El área de restauración del museo Thyssen ha realizado un exhaustivo análisis de la obra del pintor malagueño utilizando técnicas como la radiografía o la reflectología infrarroja. Los resultados del estudio, que podrán visitarse hasta el mes de octubre en la pinacoteca, revelan la "constante metamorfosis" que atravesaba el autor en su arte.


El museo Thyssen ha presentado la mañana de este viernes las conclusiones arrojadas por el estudio técnico al que ha sido sometido ‘Arlequín en el espejo’, la obra de Picasso en la que el malagueño "retuerce el cuello al clasicismo".

Así lo ha explicado el director artístico de la pinacoteca, Guillermo Solana, en la inauguración de la instalación especial que se ha habilitado en la galería para exponer los resultados del exhaustivo análisis que ha llevado a cabo el área de restauración del Thyssen y que podrá visitarse hasta el próximo mes de octubre.

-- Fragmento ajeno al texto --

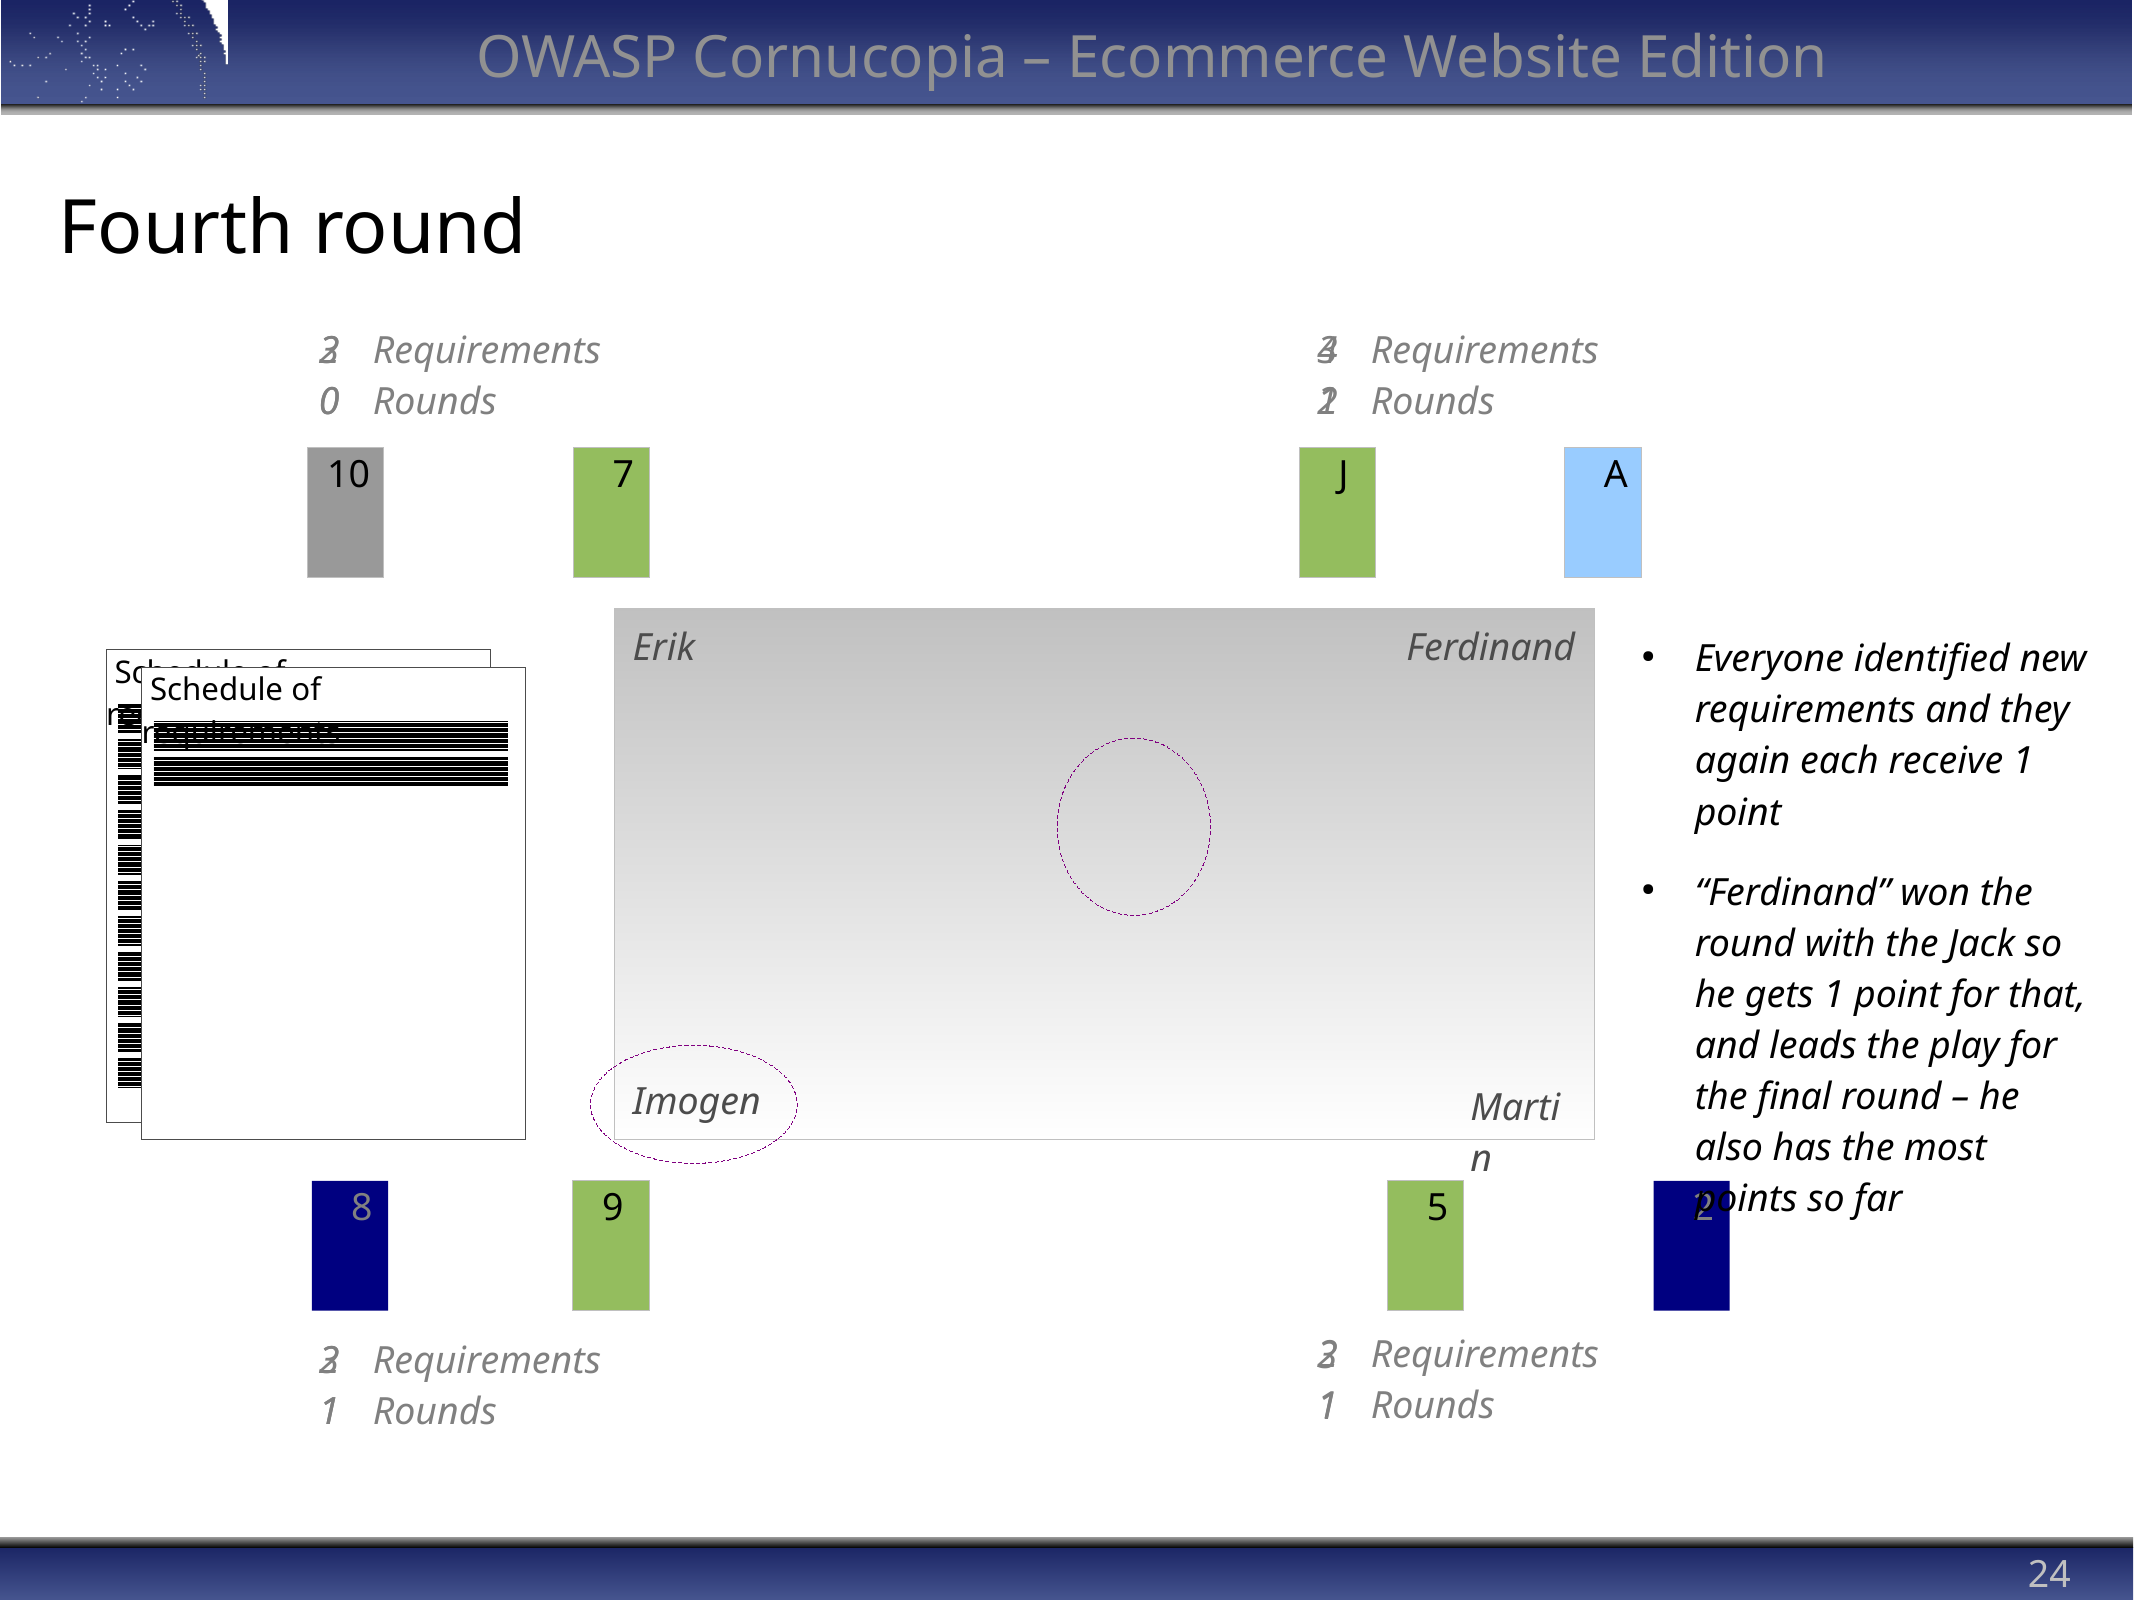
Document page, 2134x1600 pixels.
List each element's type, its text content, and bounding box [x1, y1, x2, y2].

list [118, 950, 141, 981]
list 2 [1721, 1193, 1730, 1209]
list [118, 879, 141, 910]
list 7 [573, 447, 650, 578]
list [153, 720, 508, 751]
list [153, 755, 508, 786]
list Imogen [632, 1074, 798, 1135]
list [118, 1021, 141, 1052]
list Requirements Rounds [378, 323, 656, 414]
list Martin [1470, 1080, 1576, 1141]
list 9 [572, 1180, 650, 1311]
list [118, 773, 141, 804]
list Requirements Rounds [1388, 1327, 1654, 1418]
list [118, 1057, 141, 1087]
list 10 [307, 447, 384, 578]
list [118, 844, 141, 875]
list Everyone identified new requirements and they again each receive 1 point “Ferdinand” won the round with the Jack so he gets 1 point for that, and leads the play for the final round – he also has the most points so far [1624, 631, 2093, 1182]
list Ferdinand [1406, 620, 1607, 681]
list [118, 915, 141, 945]
list 2 [1653, 1182, 1730, 1311]
list [118, 702, 141, 733]
list Erik [632, 620, 739, 681]
list 8 [311, 1180, 389, 1311]
list Requirements Rounds [1376, 323, 1654, 414]
list Schedule of requirements [141, 667, 526, 1140]
list 3 1 [318, 1333, 378, 1424]
list J [1299, 447, 1376, 578]
list A [1564, 447, 1642, 578]
list 5 [1387, 1180, 1464, 1311]
list 4 2 [1316, 323, 1376, 414]
list [118, 986, 141, 1016]
list Schedule of requirements [106, 649, 491, 1123]
list [118, 738, 141, 768]
list [118, 809, 141, 839]
title Fourth round [58, 124, 2126, 325]
list [614, 608, 1595, 1140]
list Requirements Rounds [378, 1333, 656, 1424]
list 3 1 [1316, 1328, 1388, 1419]
list 3 0 [318, 323, 378, 414]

"El público suele suponer que los estudios técnicos y las radiografías revelan grandes misterios o enigmas de las obras de arte y muchas veces no es tan espectacular, pero hay casos en que sí, y éste es uno de ellos", ha explicado el director del museo.

El proceso creativo de una de las obras más emblemáticas de la colección se ha conocido a través de técnicas como la radiografía, la reflectografía infrarroja o la documentación fotográfica. "Es un proceso complicado, hay que elegir con cuidado los puntos a estudiar para que sean significativos y afecte lo menos posible a la obra", ha señalado el restaurador jefe del museo, Ubaldo Sedano.

El estudio revela la "constante metamorfosis" que atravesaba Picasso en su arte y que, en este caso, supuso "cargarse la perfección" de una imagen. El cambio más decisivo entre la idea original del pintor y la obra que se exhibe en el Thyssen es la postura de las piernas del arlequín. En un principio estaban abiertas y permitían ver el sexo masculino del personaje, pero en el último momento Picasso decidió tapar una de las piernas y crear otra que es "una deformidad". Este cambio de postura en las piernas podría ir asociado a la "identidad viril" del arlequín y el deseo del autor de "feminizarle y enturbiar su identidad sexual".

Solana apuesta por que el autor estaba abandonando su época neoclásica a principios de los años 20, cuando pintó este cuadro. "Picasso estaba todavía inmerso en el periodo neoclásico, pero se ha cansado. Sustituir la pierna bien pintada por otro mal es como torcerle el cuello al clasicismo, como decir que no sigue jugando este juego", ha apuntado el director, tras recordar que el año siguiente comenzaría el manifiesto del surrealismo, en un camino que culminará años más tarde en el 'Guernica'.

El otro gran descubrimiento de este análisis aparece en el rostro del protagonista, que en un principio tenía una cara distinta, presumiblemente un autorretrato del propio Picasso. Ambos hallazgos demuestran "algo que se sospechaba" pero que no tenía confirmación definitiva: "Picasso es un artista en constante transformación, y este cuadro es una suma de destrucciones de los planteamientos iniciales".